§ **Directions**
Copy out everything in the passage on blogs from "Recently, more and" down to "then quite simple.", with "diary" changed to "journal" wherever it appears.
** Study text follows **
Blog: freewheeling chats and thoughts on the web

Recently, more and more people are talking about Blogs: those who already have one on their site, those who want to change the management software, those who don’t know them, and those who complain about not having time to manage it.

But then, what is a blog? The term was officially coined in December 1997 by Jorn Barger, author of one of the first and best-known blogs, RobotWisdom (www.robotwisdom.com). The term blog is an English neologism, a word composed of “Web” and “Log”, where Log means a diary or a notebook. From Weblog to the abbreviation Blog, the step was then quite simple.
Blogs are included in websites, generally private and non-commercial, and constitute a sort of diary, a notebook, where, at more or less regular intervals, authorized people (usually the owners and managers of the sites themselves or the users who participate in the site’s community, depending on the case) write often informal and quick thoughts, reports, news, reflections, curiosities and everything else that would otherwise be written in a notebook. For this reason, blogs fairly well reflect the personality and interests of the authors or the community in which they are inserted, since the authors are free to write what they want, when they want, in the form they freely choose. Every thought, every message on a blog, is called a “Post” and posts are presented in chronological order, from the most recent to the oldest.
** End of Study text **
** Data follows **
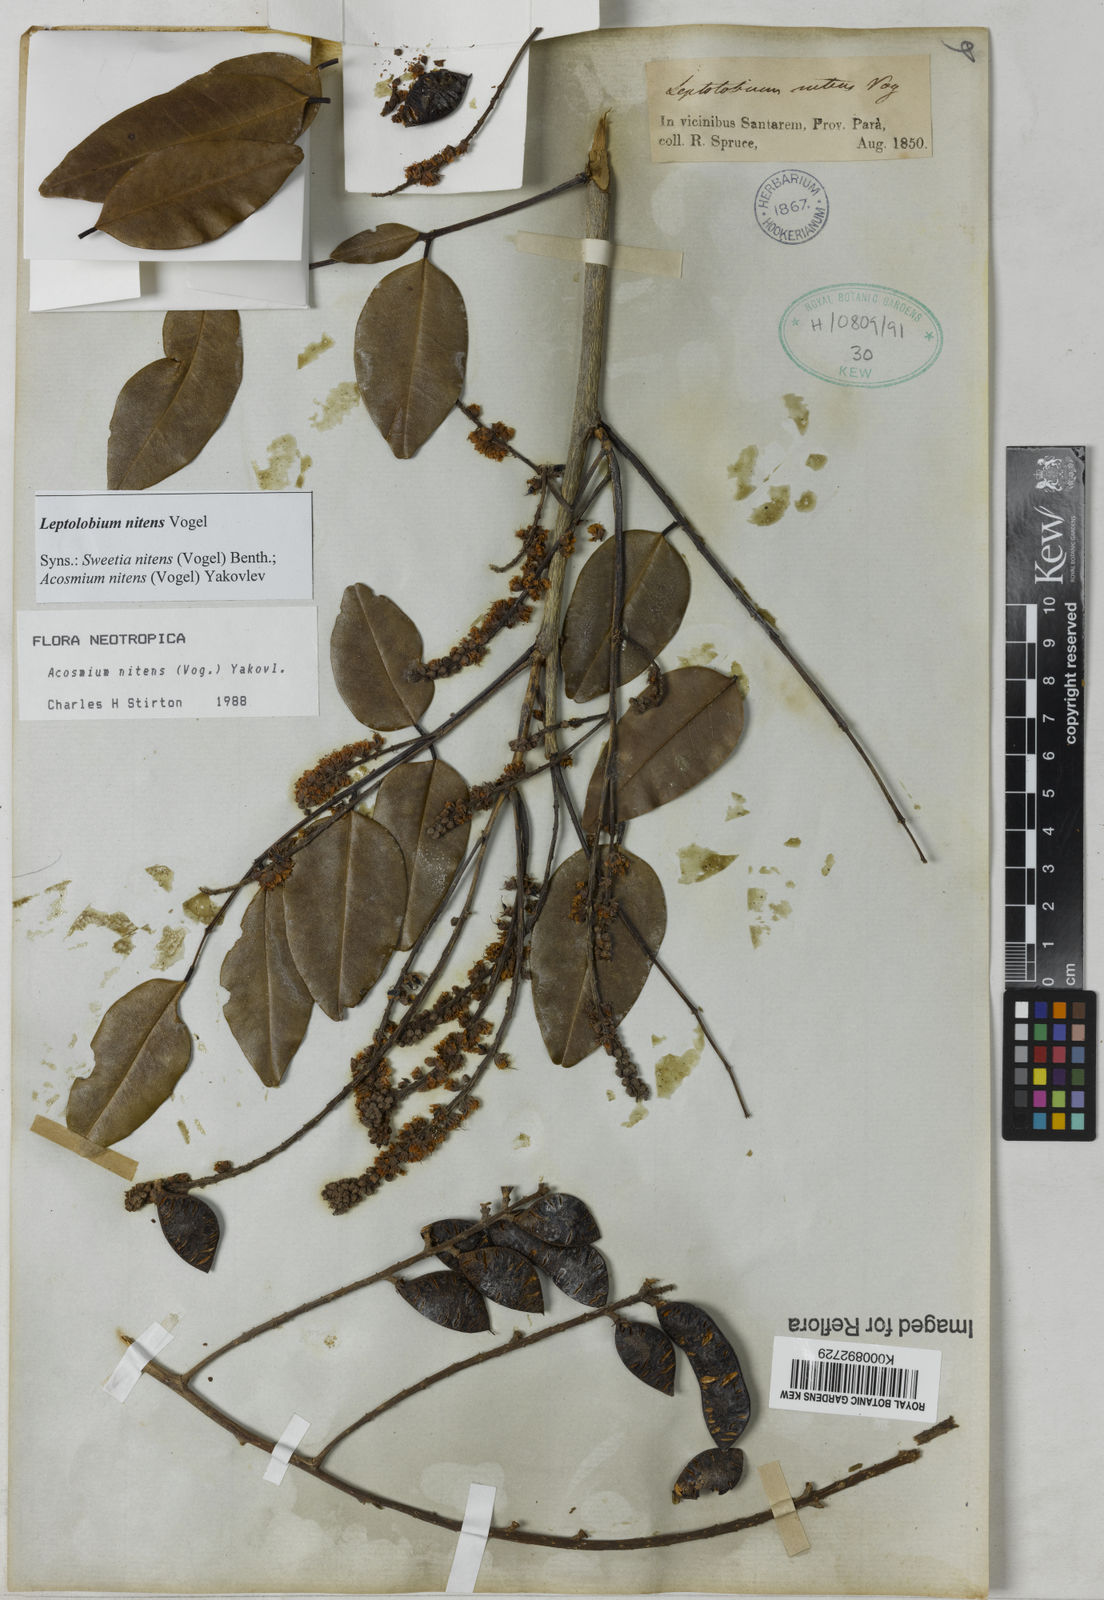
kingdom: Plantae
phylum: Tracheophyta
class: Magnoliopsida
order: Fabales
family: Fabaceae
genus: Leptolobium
** End of Data **
** Data follows **
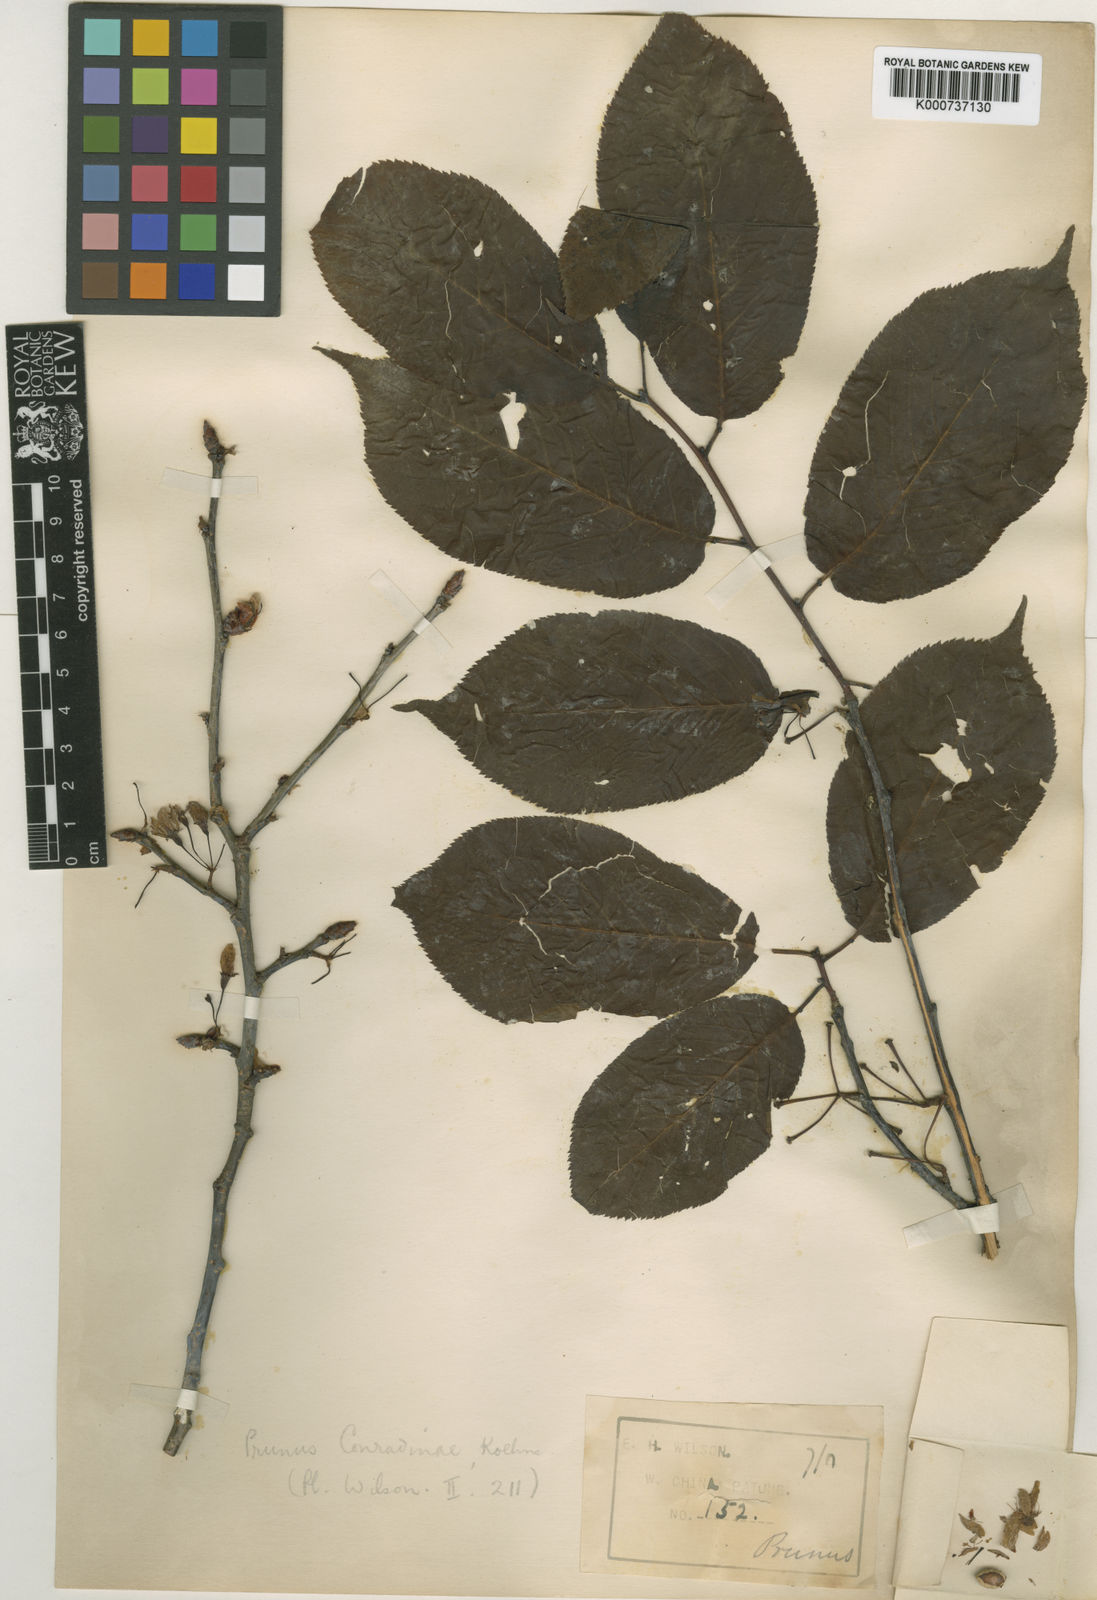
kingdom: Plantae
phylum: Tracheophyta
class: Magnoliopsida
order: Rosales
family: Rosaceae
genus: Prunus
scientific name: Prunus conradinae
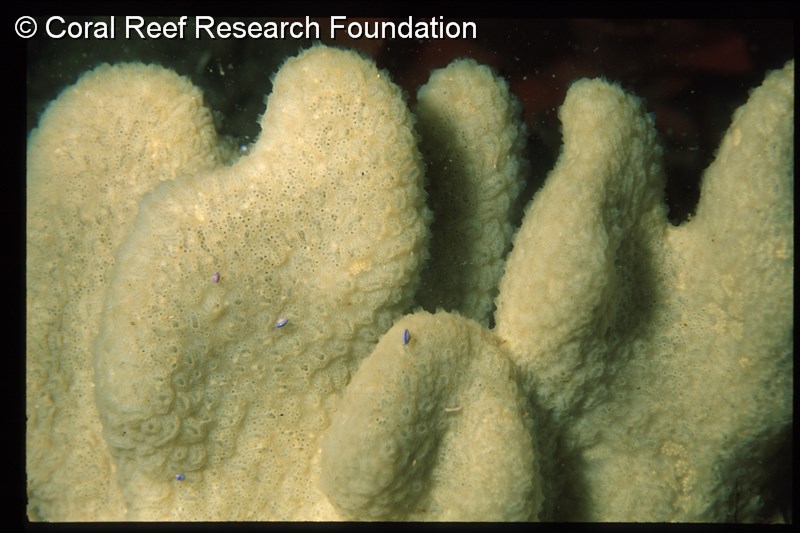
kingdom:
** End of Data **
§ **Answer box**
Recently, more and more people are talking about Blogs: those who already have one on their site, those who want to change the management software, those who don’t know them, and those who complain about not having time to manage it.

But then, what is a blog? The term was officially coined in December 1997 by Jorn Barger, author of one of the first and best-known blogs, RobotWisdom (www.robotwisdom.com). The term blog is an English neologism, a word composed of “Web” and “Log”, where Log means a journal or a notebook. From Weblog to the abbreviation Blog, the step was then quite simple.